Il mesto semestre/L’Italia è in prima linea per la «riduzione dei rischi di rottura di approvvigionamento di gas». Ma la Russia potrebbe mettersi di traverso
Grosso braccio di ferro al Consiglio europeo sul pacchetto clima-energia, in discussione oggi (venerdì 27 giugno). Non solo si scontrano due clan, tra i più ambiziosi che chiedono impegni precisi per la riduzione dell’emissione di gas a effetto serra entro il 2030 e chi frena, invocando la crisi economica. Ma l’Italia è in prima linea sul capitolo della «riduzione dei rischi di rottura di approvvigionamento di gas», impegno preso dalla Ue, che comporta al suo interno i delicati rapporti con il principale fornitore, la Russia, perché l’Eni è il primo partner europeo del progetto Southstream, il gasdotto sotto il Mar Nero che dovrebbe trasportare il gas russo fino all’Italia e all’Austria senza passare per l’Ucraina, fornendo il 15% dei bisogni in gas della Ue. La questione torna sul tavolo dei leader europei proprio nel giorno della firma dell’accordo di associazione con l’Ucraina, che nel novembre scorso ha scatenato la grave crisi con Mosca. Nella bozza del comunicato finale non viene fatta menzione né della Russia né di Southstream, ma la battaglia è in corso, all’interno della Ue e a livello internazionale.

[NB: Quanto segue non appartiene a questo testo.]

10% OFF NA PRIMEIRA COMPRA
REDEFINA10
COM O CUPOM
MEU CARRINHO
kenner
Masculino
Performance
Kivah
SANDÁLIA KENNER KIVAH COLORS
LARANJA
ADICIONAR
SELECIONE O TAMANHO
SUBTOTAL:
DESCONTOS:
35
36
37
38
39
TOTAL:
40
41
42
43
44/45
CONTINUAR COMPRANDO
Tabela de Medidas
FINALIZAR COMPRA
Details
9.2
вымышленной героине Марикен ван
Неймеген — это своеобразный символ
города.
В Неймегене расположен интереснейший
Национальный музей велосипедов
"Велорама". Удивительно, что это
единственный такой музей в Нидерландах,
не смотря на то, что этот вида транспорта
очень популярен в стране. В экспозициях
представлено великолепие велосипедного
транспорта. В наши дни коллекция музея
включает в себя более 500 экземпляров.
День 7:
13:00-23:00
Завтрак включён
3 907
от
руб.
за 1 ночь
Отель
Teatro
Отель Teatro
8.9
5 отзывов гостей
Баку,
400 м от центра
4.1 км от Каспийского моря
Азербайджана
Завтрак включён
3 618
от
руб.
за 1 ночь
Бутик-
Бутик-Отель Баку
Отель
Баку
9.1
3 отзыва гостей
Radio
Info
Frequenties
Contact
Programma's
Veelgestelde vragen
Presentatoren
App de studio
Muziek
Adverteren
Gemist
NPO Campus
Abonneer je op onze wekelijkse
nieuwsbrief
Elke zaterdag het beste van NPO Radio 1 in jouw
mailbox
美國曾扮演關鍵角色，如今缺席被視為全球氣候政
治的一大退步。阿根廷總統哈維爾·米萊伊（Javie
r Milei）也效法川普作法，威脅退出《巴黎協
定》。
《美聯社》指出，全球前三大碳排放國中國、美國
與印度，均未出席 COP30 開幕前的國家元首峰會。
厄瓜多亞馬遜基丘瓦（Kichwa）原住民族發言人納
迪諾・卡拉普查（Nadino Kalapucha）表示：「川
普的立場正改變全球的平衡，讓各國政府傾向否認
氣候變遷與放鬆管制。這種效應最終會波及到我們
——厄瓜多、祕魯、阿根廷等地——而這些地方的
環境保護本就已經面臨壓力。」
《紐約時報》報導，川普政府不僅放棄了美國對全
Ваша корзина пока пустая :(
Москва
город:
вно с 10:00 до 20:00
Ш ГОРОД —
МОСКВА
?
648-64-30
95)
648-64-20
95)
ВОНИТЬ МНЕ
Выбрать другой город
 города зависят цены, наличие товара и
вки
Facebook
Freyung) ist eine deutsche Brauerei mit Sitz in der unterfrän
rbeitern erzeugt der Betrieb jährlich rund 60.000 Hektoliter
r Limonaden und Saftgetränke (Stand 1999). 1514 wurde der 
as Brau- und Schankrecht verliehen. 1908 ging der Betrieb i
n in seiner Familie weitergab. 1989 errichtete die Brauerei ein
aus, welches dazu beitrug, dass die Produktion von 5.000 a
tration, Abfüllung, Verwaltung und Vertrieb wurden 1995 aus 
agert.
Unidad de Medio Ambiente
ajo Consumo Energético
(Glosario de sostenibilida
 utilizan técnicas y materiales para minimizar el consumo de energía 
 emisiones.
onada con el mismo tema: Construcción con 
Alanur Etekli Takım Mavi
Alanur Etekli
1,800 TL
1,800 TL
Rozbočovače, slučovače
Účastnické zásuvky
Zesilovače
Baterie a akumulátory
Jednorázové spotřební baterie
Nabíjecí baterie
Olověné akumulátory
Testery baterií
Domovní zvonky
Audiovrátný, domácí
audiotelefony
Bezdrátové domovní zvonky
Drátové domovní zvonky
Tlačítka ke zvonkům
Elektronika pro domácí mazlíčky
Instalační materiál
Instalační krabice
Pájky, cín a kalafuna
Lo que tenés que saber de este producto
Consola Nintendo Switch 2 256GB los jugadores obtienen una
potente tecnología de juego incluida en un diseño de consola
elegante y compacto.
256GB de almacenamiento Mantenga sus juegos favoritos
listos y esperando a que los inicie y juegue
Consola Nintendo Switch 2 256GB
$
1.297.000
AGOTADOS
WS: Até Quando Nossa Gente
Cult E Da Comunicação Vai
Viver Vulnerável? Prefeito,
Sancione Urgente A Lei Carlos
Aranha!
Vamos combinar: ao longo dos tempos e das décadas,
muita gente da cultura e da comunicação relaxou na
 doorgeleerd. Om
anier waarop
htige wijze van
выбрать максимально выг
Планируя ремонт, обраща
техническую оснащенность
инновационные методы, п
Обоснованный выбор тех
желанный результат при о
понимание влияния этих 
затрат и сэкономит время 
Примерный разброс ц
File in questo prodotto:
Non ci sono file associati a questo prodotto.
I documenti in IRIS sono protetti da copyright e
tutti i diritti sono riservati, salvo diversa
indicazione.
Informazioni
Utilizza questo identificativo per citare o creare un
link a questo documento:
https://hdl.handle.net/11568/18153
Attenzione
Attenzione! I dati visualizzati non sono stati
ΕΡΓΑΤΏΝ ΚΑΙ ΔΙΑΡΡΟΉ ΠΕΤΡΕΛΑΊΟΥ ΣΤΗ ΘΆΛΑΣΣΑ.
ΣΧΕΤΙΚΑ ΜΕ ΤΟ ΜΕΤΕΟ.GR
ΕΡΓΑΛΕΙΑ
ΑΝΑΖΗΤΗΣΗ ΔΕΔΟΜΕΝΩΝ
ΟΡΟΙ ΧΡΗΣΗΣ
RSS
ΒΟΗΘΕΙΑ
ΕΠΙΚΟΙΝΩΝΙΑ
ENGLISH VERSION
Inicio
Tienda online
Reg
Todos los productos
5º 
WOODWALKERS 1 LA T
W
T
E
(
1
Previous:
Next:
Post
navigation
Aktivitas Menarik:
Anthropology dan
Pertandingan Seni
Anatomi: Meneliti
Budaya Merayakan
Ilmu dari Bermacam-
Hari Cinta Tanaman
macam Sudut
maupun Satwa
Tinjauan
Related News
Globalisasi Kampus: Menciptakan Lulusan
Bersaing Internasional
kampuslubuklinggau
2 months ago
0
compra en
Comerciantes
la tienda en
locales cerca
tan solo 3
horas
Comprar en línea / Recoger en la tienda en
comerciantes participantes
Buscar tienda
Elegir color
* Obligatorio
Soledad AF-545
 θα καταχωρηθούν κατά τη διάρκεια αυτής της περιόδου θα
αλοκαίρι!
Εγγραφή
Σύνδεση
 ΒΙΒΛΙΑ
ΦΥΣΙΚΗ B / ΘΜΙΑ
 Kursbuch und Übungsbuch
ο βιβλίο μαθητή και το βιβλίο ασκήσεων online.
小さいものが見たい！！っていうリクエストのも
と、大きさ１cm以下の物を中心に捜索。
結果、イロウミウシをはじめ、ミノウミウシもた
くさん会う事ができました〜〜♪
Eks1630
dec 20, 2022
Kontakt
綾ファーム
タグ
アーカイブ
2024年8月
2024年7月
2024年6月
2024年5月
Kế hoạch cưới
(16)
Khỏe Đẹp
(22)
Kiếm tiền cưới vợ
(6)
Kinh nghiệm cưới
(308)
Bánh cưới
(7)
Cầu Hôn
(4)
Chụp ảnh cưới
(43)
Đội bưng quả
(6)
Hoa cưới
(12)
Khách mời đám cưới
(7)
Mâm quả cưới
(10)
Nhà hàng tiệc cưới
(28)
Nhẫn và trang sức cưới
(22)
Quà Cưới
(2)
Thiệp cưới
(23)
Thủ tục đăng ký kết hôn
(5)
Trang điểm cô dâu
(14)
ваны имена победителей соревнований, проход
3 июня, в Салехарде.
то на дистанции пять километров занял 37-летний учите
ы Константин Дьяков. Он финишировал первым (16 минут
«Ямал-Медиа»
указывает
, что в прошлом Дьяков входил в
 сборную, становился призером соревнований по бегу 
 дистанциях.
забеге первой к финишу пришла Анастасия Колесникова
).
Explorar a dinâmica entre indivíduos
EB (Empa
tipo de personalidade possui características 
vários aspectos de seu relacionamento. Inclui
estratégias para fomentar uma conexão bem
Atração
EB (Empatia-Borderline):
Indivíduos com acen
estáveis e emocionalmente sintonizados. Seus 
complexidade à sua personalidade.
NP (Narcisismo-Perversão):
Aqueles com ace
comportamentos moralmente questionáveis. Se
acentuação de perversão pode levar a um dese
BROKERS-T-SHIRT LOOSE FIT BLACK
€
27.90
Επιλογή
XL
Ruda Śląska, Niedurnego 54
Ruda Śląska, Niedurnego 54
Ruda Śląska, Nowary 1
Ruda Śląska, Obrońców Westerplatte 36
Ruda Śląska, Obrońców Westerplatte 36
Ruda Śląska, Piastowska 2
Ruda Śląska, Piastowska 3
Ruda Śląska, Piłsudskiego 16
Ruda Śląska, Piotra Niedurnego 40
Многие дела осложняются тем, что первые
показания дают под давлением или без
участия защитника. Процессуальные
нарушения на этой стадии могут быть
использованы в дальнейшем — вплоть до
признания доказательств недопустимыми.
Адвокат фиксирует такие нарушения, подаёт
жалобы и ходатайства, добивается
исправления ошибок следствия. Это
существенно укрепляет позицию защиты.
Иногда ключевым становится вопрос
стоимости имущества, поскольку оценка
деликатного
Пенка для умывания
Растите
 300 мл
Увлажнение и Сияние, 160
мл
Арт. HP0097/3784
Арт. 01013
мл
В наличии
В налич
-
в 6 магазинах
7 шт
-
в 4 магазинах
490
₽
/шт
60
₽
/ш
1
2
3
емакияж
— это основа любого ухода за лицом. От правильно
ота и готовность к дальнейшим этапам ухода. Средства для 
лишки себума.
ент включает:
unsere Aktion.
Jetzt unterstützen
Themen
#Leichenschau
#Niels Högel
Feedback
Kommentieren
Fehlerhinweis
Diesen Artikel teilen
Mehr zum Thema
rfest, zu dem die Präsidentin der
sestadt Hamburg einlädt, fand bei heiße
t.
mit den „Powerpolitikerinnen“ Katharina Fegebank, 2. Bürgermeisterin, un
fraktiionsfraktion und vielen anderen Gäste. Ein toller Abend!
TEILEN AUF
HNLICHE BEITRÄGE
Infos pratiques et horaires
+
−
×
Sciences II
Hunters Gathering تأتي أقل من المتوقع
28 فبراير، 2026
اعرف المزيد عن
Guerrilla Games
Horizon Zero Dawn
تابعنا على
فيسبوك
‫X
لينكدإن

La Russia, dal 2008 al 2010, ha firmato una serie di accordi bilaterali con vari stati implicati, Austria, Bulgaria, Croazia, Grecia, Ungheria (più Serbia, paese non Ue), dopo che il progetto Southstream era stato lanciato a Roma nel 2007. Ma nel dicembre scorso la Commissione ha affermato che questi accordi vanno tutti rinegoziati, perché non conformi alle leggi europee della famosa «concorrenza libera e non distorta». La Bulgaria, che aveva già avviato la costruzione della pipeline, ha sospeso i lavori, perché minacciata da Bruxelles di una procedura di infrazione. La colpa di Bucarest è di aver affidato i lavori a un consorzio di cui fa parte la società Stroytransgas, dove è presente un oligarca che è nella lista nera degli Usa, nell’ambito delle sanzioni alla Russia decise in seguito alla crisi ucraina e all’annessione della Crimea. I senatori John McCain, Ron Johnson e Christopher Murphy si sono recati in Bulgaria e il 6 giugno l’ambasciatore statunitense a Bucarest ha minacciato di sanzioni americane le imprese bulgare che lavorano alla costruzione della pipeline. Per l’ambasciatore russo alla Ue, Vladimir Chizhov, la sospensione della costruzione di Southstream non è altro che «una sanzione economica insidiosa contro la Russia», «una decisione politica» degli europei fatta su pressione americana. E anche un segnale per i tre paesi che oggi firmano l’accordo di associazione: non solo l’Ucraina, ma anche Georgia e Moldavia devono rendersi conto, secondo Mosca, che associandosi con la Ue perderanno margini di manovra. La Ue, del resto, ha fatto anche pressioni sulla Serbia, minacciando un ritardo nella procedura della candidatura a paese membro. Per protestare contro il blocco di Southstream, che danneggia Eni, Matteo Renzi ha proposto ai primi ministri di Austria, Bulgaria, Grecia, Ungheria, Slovacchia (e Serbia) di firmare una lettera comune a Bruxelles. Ci sono le pressioni statunitensi, ma anche all’interno della stessa Ue. Difatti, c’è un consorzio di imprese Ue che si è impegnato a investire per rinnovare la rete di trasporto del gas russo che passa per l’Ucraina. Ma questo rinnovamento sarà redditizio solo se il gas russo passerà esclusivamente per questa rete. Ma Southstream avrebbe una portata di 63 miliardi di metri cubi l’anno, cioè priverebbe l’Ucraina di miliardi di euro di entrate per il transito, mettendo in difficoltà il paese e gli investitori del rinnovamento della rete.
Questa battaglia tra Southstream e la rete ucraina, oltre all’importanza che sta prendendo la transizione energetica, rendono il posto di commissario all’energia nella nuova Commissione una carica di primo piano: c’è da aspettarsi una lotta feroce per ottenere l’investitura. Molti paesi, tra cui la Gran Bretagna, aspirano al posto. Tra la Russia e la Ue, passando sotto il Mar Baltico per raggiungere la Germania senza passare per l’Ucraina, è operativa dal 2011 la pipeline Northstream, che pero’ resta sottoutilizzata, sempre a causa delle tensioni in corso con Mosca.